INPUT RECORDS:

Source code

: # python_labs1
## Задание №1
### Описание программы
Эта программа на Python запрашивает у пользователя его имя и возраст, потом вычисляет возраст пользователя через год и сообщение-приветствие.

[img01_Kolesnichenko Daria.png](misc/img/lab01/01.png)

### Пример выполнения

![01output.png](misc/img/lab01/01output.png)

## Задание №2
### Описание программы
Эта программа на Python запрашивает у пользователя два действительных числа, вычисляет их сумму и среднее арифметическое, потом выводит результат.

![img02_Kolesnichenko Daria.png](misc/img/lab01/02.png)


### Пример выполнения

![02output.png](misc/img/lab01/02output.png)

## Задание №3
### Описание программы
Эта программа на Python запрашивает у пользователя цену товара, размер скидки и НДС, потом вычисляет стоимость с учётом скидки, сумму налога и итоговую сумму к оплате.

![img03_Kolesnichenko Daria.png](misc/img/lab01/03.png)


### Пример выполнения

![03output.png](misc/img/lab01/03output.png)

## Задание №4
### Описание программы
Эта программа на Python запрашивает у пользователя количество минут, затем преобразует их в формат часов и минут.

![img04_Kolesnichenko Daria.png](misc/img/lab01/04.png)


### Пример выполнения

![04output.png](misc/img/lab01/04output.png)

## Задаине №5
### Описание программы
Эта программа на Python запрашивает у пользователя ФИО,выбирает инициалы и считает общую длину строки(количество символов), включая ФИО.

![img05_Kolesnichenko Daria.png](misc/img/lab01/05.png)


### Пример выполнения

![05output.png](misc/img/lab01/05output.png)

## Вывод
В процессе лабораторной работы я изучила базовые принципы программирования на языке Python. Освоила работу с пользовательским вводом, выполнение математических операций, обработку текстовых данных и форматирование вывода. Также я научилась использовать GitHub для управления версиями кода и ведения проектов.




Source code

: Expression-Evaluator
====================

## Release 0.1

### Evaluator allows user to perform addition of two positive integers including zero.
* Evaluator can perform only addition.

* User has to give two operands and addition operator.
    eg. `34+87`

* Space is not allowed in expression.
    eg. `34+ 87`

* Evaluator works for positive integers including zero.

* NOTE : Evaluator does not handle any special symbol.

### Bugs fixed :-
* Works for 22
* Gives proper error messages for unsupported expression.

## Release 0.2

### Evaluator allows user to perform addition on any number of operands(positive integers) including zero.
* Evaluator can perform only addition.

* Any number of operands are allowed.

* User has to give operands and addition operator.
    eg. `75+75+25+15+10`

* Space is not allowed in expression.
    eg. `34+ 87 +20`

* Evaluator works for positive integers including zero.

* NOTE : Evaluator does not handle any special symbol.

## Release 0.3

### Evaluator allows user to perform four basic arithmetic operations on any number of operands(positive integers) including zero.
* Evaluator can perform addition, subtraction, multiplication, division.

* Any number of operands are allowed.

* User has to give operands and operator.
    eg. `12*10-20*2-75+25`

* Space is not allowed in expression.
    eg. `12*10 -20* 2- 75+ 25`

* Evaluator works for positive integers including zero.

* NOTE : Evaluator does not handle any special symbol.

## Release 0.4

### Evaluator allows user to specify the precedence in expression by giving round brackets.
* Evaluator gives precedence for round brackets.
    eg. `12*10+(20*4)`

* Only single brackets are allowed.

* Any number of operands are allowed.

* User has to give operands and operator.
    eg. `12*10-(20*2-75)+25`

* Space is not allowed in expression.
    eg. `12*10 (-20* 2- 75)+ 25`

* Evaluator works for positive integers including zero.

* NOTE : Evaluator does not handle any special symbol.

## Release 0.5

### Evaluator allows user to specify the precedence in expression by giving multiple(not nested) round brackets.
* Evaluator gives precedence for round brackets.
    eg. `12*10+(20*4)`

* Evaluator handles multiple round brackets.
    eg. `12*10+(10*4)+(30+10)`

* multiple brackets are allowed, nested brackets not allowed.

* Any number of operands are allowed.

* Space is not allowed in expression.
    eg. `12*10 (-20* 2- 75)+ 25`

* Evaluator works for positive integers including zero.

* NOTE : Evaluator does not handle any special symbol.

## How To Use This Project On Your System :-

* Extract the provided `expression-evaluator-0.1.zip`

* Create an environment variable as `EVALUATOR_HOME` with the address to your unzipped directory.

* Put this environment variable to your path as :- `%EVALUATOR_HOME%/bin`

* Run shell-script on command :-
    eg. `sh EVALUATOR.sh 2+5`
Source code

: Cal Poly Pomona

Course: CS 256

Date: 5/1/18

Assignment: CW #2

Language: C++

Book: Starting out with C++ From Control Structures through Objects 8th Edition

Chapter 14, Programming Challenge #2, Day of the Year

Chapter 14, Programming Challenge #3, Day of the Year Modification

PROBLEM STATEMENT:
Search the data and copy each line containing "Release".

RESPONSE TO THE TASK:
## Release 0.1
## Release 0.2
## Release 0.3
## Release 0.4
## Release 0.5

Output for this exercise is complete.